Entre tanto, la Oficina Anticorrupción creada por el gobierno de la Alianza y que funciona en la órbita del Ministerio de Justicia, ha dado a conocer los resultados cuantitativos de sus tres años de gestión. Las 667 denuncias practicadas posibilitaron el procesamiento de 71 funcionarios públicos, de los cuales tan sólo uno fue conducido a juicio, para luego resultar absuelto. Estas cifras no llamarían la atención de tratarse de otro país con menor índice de corrupción, pero siendo relativas a la Argentina resultan más que preocupantes.

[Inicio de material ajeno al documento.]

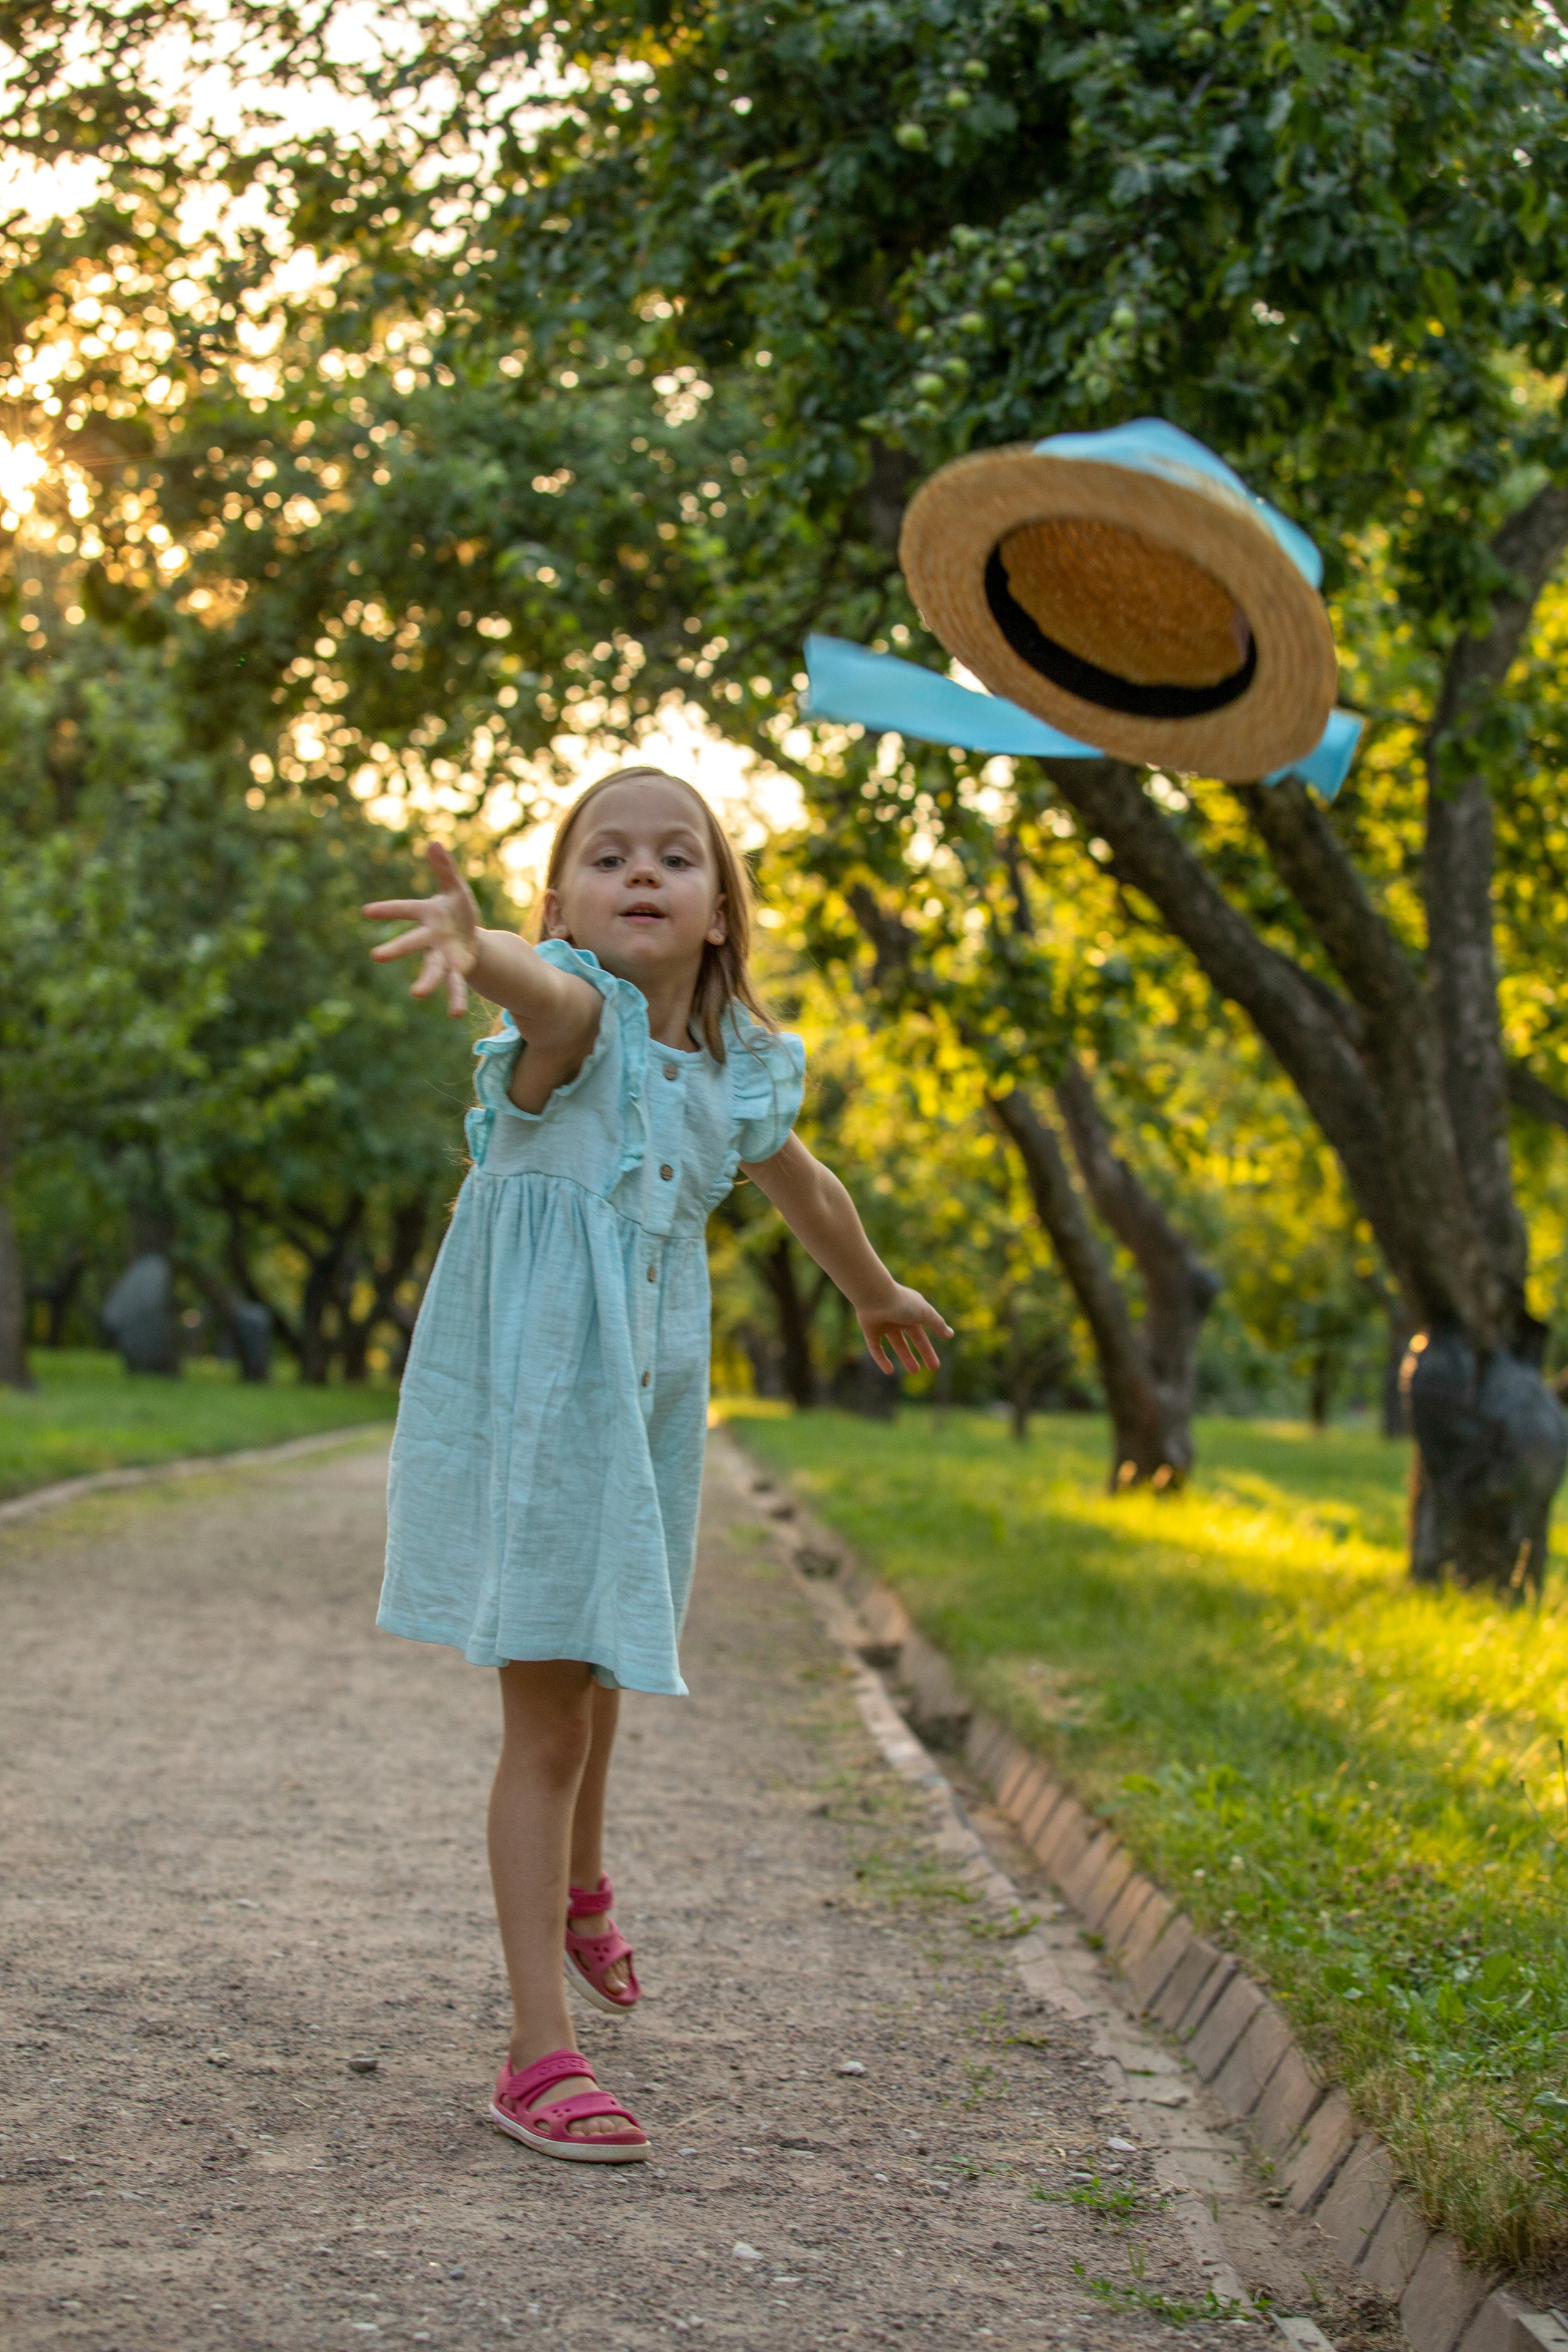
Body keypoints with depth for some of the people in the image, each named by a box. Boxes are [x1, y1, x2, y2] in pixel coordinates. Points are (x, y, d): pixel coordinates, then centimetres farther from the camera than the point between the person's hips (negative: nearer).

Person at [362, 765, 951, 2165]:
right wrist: (468, 944, -66)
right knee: (546, 1715, -7)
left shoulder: (739, 1072, 3)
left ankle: (578, 1890, 53)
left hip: (645, 1404, 6)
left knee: (597, 1673, 23)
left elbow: (804, 1191, 24)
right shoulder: (571, 1015, -15)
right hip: (526, 1403, -6)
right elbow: (533, 982, -42)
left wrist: (881, 1296, 41)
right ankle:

La inacción de la clase política respecto de los crímenes del poder se traduce en un resultado esperable: su naturalización. De allí que la ausencia de un ejercicio pleno de la justicia sume al conjunto de la sociedad en un estado de anomia, desamparo y vulnerabilidad, que atenta contra la cohesión de los lazos sociales y los sentimientos de pertenencia. Así, la impunidad produce una pérdida de referencias con un altísimo efecto desocializador y deshistorizador que posibilita el ejercicio abusivo de los poderes dominantes.
¿Qué otro resultado produce sino la escasa atención que le deparan los candidatos electorales a las distintas expresiones de la corrupción? Es posible advertir que poco y nada se ha dicho en estos meses respecto de medidas tales como la modificación de la ley de Etica Pública, en sentido de extender a los candidatos a cargos políticos la obligación de presentar antecedentes laborales que hoy alcanza sólo a los funcionarios de carrera. Disposición que evitaría, entre otras cosas, que quien hasta ayer era directivo de una empresa privada pase a un organismo o secretaría de Estado sumido en un evidente conflicto de interés.
Tampoco han propugnado la sanción de una ley para reglamentar el lobby, y mucho menos aún para posibilitar que la Oficina Anticorrupción sea parte en los reclamos judiciales civiles para recuperar bienes o dinero producto de maniobras ilícitas.
La naturaleza política de las omisiones y las complicidades que ha apadrinado la multiplicación de los crímenes del poder debe ser puesta bajo severo análisis. Sobre todo en este período de recambio institucional, los programas de gobierno no deberían perseverar en la indiferencia con la que se ha abordado la cuestión en los últimos años. Y en caso de emprenderse el desafío de revisar en forma seria y estructural esta cara fallida de la gobernabilidad argentina, es necesario saber que su curso llevará, indefectiblemente, a las entrañas mismas de los grupos e instituciones más corroídos por la corrupción y la falta de fiscalización institucional.
Para avanzar en esa dirección será necesario contar no sólo con la convocatoria de vastos sectores sociales, sino también con una sólida convicción política. Puesto que desarticular una red de alianzas construida para sortear a cualquier costo -inclusive delictivos- los obstáculos que minimizan su rendimiento es tarea de una coalición que integre a ciudadanos críticos y activos, a organizaciones cívicas y a instituciones de control con vocación democrática.
Queda como asignatura pendiente para el próximo gobierno esta otra deuda odiosa que la república, instaurada en 1983, no ha podido todavía saldar. Propiciado por la inercia y la falta de compromiso democrático de muchos funcionarios gubernamentales, los sectores mafiosos instalados en el poder político del Estado operan de modo tal de colocarse, ellos y sus allegados, por encima de la legalidad democrática tradicional. Nadie ante esta realidad, y mucho menos las autoridades entrantes, debería permanecer indiferente.